» What to work on
Copy each line below without leaving any out.

» Data segment

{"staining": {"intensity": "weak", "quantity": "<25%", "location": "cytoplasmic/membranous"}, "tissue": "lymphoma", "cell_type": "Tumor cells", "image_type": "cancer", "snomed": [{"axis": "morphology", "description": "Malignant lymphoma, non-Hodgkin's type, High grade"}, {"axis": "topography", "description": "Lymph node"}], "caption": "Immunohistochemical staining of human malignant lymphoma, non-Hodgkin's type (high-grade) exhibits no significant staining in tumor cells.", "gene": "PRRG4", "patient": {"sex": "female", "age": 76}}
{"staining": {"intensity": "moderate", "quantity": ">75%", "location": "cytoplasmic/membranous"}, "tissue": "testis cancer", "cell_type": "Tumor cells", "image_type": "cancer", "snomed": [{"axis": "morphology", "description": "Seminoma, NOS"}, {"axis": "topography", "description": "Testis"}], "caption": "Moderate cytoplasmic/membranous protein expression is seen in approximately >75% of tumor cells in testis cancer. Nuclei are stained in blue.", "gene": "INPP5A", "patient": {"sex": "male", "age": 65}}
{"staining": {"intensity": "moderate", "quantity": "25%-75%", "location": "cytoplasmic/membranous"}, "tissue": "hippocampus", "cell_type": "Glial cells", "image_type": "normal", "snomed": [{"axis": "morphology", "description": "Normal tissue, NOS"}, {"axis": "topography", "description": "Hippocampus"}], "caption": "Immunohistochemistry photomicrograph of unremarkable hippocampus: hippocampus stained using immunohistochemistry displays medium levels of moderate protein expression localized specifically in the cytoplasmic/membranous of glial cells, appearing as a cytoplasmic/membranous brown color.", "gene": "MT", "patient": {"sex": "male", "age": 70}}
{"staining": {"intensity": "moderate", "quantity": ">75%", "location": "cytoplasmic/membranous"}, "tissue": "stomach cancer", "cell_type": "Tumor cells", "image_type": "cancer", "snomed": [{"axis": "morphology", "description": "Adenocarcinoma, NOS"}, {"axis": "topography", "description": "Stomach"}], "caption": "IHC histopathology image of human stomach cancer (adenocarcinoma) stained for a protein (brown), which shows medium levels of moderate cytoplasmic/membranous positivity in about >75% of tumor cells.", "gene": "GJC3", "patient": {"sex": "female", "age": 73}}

» Answer space
{"staining": {"intensity": "weak", "quantity": "<25%", "location": "cytoplasmic/membranous"}, "tissue": "lymphoma", "cell_type": "Tumor cells", "image_type": "cancer", "snomed": [{"axis": "morphology", "description": "Malignant lymphoma, non-Hodgkin's type, High grade"}, {"axis": "topography", "description": "Lymph node"}], "caption": "Immunohistochemical staining of human malignant lymphoma, non-Hodgkin's type (high-grade) exhibits no significant staining in tumor cells.", "gene": "PRRG4", "patient": {"sex": "female", "age": 76}}
{"staining": {"intensity": "moderate", "quantity": ">75%", "location": "cytoplasmic/membranous"}, "tissue": "testis cancer", "cell_type": "Tumor cells", "image_type": "cancer", "snomed": [{"axis": "morphology", "description": "Seminoma, NOS"}, {"axis": "topography", "description": "Testis"}], "caption": "Moderate cytoplasmic/membranous protein expression is seen in approximately >75% of tumor cells in testis cancer. Nuclei are stained in blue.", "gene": "INPP5A", "patient": {"sex": "male", "age": 65}}
{"staining": {"intensity": "moderate", "quantity": "25%-75%", "location": "cytoplasmic/membranous"}, "tissue": "hippocampus", "cell_type": "Glial cells", "image_type": "normal", "snomed": [{"axis": "morphology", "description": "Normal tissue, NOS"}, {"axis": "topography", "description": "Hippocampus"}], "caption": "Immunohistochemistry photomicrograph of unremarkable hippocampus: hippocampus stained using immunohistochemistry displays medium levels of moderate protein expression localized specifically in the cytoplasmic/membranous of glial cells, appearing as a cytoplasmic/membranous brown color.", "gene": "MT", "patient": {"sex": "male", "age": 70}}
{"staining": {"intensity": "moderate", "quantity": ">75%", "location": "cytoplasmic/membranous"}, "tissue": "stomach cancer", "cell_type": "Tumor cells", "image_type": "cancer", "snomed": [{"axis": "morphology", "description": "Adenocarcinoma, NOS"}, {"axis": "topography", "description": "Stomach"}], "caption": "IHC histopathology image of human stomach cancer (adenocarcinoma) stained for a protein (brown), which shows medium levels of moderate cytoplasmic/membranous positivity in about >75% of tumor cells.", "gene": "GJC3", "patient": {"sex": "female", "age": 73}}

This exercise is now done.